Prospettive assistenziali, n. 94, aprile-giugno 1991
Notizie
VIOLENZE NEGLI ISTITUTI PER
ANZIANI
«W gli anziani», un'associazione composta da giovani
e persone della terza età nata all'interno del servizio agli anziani della
Comunità S. Egidio, ha svolto un'indagine che documenta come il «vivere male»
sia conseguente alla presenza nelle istituzioni di una serie di violazioni dei
diritti dei singolo anziano, ad una serie di abusi di cui gli anziani
ricoverati sono vittime.
L'indagine si è svolta nel corso di un anno, dal
marzo 1989 al marzo 1990, ed ha interessato, appunto, undici megastrutture di
tre grandi città italiane (Roma, Napoli, Genova) per un totale di circa 2800
anziani ricoverati.
Per un anno, dunque, gli operatori di «W gli anziani»
sono andati nelle strutture ed hanno annotato quello che personalmente hanno
visto, quello che è stato loro raccontato, verificandone l'attendibilità. Dal
voluminoso materiale raccolto sono stati estrapolati gli episodi che si
configurano come veri e propri abusi, violazioni di diritti certi e universali.
Gli abusi registrati sono in totale 426, circa 1 ogni
6 anziani. Abusi sepolti nel chiuso di istituzioni dove pochi entrano e ancora
di meno si fermano a guardare, a capire, ad ascoltare; violazioni destinate a
non essere mai conosciute, a non costituire occasione di riflessione, o di sdegno,
o di sanzione. Al primo posto la carenza di cure con 54 episodi; poi la carenza
di assistenza (37 episodi), o le cure errate (15), o la carenza di cibi e di
bevande (19), la carenza di oggetti (9), l'omissione di soccorso (4).

Dati –

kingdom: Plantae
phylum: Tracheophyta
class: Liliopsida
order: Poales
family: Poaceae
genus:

Consegna –
Spiega in una-tre frasi perché, secondo l'articolo sulle violenze negli istituti per anziani, gli abusi registrati sono destinati a non essere mai conosciuti. I record non sono necessari per il lavoro richiesto.

Risposta svolta –
Gli abusi restano sepolti nel chiuso di istituzioni dove pochi entrano e ancora meno si fermano a guardare, a capire, ad ascoltare. Per questo non diventano occasione di riflessione, di sdegno o di sanzione.